__Exercise__:
In the records below, find the line that contains "ring pip: (1180, 801)" and the line that contains "pinky mcp: (484, 194)", then retype exactly those two lines and every line between them.

__Exercise inputs__:
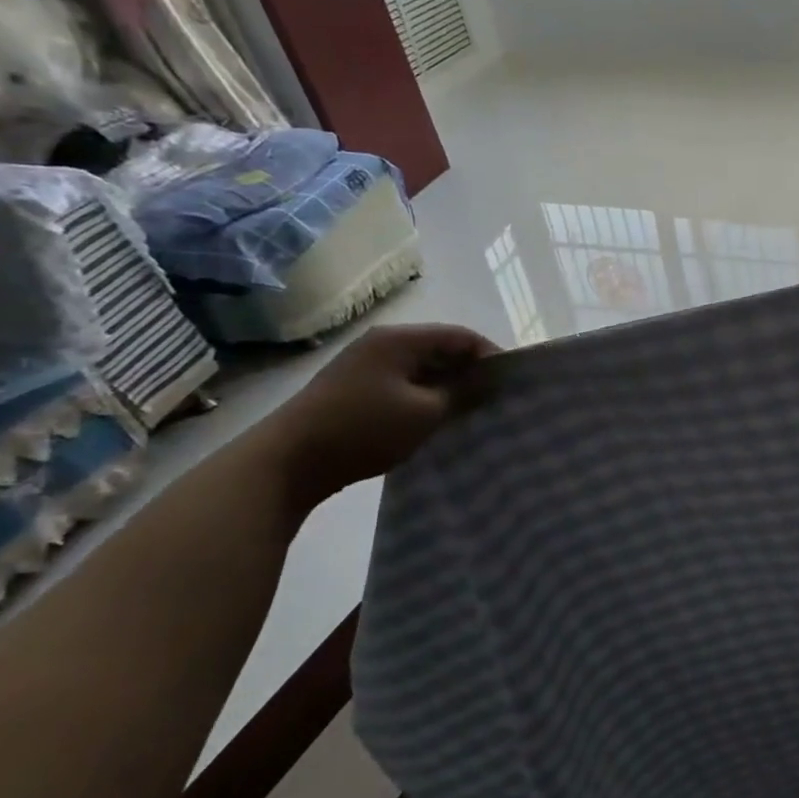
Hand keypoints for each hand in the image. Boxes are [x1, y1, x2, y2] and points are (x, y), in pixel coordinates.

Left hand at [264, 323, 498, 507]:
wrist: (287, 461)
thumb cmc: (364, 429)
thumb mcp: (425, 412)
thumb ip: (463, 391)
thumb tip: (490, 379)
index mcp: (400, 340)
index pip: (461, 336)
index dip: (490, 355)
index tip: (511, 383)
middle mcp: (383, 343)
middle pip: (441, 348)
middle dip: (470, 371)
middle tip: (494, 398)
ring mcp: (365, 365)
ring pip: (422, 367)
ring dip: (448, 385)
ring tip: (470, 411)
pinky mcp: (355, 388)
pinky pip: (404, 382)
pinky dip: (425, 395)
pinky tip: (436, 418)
---
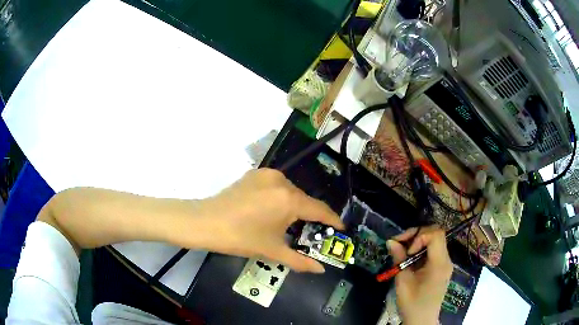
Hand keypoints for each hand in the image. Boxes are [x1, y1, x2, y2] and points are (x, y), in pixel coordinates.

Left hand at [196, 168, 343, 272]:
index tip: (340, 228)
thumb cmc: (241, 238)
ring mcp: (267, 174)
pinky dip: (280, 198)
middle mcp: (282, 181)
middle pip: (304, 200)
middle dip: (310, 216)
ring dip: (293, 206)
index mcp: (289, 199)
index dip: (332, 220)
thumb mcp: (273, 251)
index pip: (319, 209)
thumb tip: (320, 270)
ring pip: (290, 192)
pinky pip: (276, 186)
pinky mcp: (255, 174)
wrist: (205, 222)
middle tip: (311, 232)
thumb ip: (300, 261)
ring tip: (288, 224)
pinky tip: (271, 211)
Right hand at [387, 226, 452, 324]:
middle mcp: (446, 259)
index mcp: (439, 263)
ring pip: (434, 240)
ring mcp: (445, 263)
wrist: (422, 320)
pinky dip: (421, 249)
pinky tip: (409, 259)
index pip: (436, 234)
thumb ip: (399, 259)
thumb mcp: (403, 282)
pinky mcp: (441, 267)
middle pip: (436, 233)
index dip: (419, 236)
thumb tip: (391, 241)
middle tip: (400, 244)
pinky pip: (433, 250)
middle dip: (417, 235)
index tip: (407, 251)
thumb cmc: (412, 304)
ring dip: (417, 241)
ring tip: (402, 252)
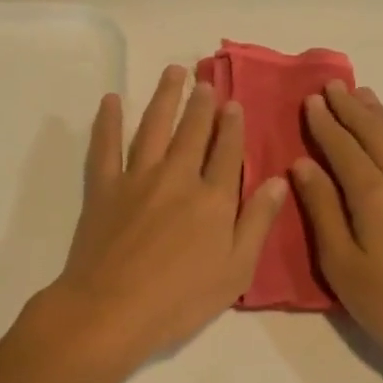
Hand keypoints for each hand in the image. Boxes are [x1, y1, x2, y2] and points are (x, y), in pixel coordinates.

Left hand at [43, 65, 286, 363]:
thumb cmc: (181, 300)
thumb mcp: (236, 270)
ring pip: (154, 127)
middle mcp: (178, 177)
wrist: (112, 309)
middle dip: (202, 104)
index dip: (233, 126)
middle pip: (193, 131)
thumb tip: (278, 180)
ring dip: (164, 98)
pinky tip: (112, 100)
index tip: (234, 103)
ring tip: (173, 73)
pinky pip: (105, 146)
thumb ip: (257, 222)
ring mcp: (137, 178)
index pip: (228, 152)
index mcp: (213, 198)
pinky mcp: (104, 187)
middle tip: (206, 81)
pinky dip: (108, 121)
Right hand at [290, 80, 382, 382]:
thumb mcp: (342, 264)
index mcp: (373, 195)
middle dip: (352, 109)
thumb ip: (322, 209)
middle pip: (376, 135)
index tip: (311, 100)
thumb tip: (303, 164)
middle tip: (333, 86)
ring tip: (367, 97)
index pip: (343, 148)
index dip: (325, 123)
--
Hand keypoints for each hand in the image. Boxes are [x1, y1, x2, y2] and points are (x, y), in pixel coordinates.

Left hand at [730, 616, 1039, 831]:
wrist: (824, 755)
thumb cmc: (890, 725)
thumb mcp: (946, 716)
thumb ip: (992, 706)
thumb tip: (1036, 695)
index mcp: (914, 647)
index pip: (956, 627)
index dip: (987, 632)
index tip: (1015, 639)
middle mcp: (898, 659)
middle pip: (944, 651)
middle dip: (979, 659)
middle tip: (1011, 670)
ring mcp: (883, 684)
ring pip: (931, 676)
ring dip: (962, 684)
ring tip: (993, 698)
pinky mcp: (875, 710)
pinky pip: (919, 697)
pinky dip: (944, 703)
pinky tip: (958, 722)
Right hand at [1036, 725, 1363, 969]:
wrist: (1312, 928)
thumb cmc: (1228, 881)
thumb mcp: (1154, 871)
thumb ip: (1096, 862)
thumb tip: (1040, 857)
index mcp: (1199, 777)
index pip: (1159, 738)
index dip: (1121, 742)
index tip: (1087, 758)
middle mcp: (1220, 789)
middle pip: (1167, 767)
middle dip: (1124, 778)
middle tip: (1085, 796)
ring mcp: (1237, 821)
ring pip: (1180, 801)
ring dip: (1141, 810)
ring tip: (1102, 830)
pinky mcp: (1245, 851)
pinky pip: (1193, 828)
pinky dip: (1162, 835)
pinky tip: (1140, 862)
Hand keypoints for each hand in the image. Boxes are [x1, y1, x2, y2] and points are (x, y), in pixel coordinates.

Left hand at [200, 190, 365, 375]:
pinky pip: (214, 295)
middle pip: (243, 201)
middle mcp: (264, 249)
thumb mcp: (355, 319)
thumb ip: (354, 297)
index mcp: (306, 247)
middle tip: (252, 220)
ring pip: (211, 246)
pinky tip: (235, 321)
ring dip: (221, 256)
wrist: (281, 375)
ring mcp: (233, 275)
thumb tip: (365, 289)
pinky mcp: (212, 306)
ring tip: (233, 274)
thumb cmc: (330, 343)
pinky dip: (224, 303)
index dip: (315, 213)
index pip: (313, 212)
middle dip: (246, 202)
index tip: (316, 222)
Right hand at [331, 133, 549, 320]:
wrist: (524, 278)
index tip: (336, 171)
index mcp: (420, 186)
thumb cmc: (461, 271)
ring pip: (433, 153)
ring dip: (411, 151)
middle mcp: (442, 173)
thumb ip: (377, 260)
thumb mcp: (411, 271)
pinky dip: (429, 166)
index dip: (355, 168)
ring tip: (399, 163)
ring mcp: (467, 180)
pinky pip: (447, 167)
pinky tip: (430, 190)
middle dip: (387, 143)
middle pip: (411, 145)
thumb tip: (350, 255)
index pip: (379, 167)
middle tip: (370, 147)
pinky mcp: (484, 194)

__Solution below__:
ring pip: (1180, 801)
ring dip: (1141, 810)
ring tip: (1102, 830)
pinky mcp: (1245, 851)
pinky pip: (1193, 828)
pinky dip: (1162, 835)
pinky tip: (1140, 862)
Hand keypoints for each hand in the image. Boxes are [x1, y1, x2, y2] and points are (x, y), in pixel coordinates.

Left hand at [200, 190, 365, 375]:
pinky pip: (214, 295)
middle pip: (243, 201)
middle mcp: (264, 249)
thumb mcp: (355, 319)
thumb ip: (354, 297)
index mcp: (306, 247)
middle tip: (252, 220)
ring pip: (211, 246)
pinky tip: (235, 321)
ring dip: (221, 256)
wrist: (281, 375)
ring mcp: (233, 275)
thumb tip: (365, 289)
pinky mcp: (212, 306)
ring tip: (233, 274)
thumb cmc: (330, 343)
pinky dip: (224, 303)
index dip: (315, 213)
index pip: (313, 212)
middle dip: (246, 202)
index tip: (316, 222)
Right hand at [331, 133, 549, 320]:
wrist: (524, 278)
index tip: (336, 171)
index mcp: (420, 186)
thumb cmc: (461, 271)
ring pip: (433, 153)
ring dip: (411, 151)
middle mcp: (442, 173)
thumb ip: (377, 260)
thumb mcp: (411, 271)
pinky dip: (429, 166)
index dip: (355, 168)
ring tip: (399, 163)
ring mcp: (467, 180)
pinky pip: (447, 167)
pinky tip: (430, 190)
middle dip: (387, 143)
middle pip: (411, 145)
thumb tip: (350, 255)
index pip: (379, 167)
middle tip: (370, 147)
pinky mcp: (484, 194)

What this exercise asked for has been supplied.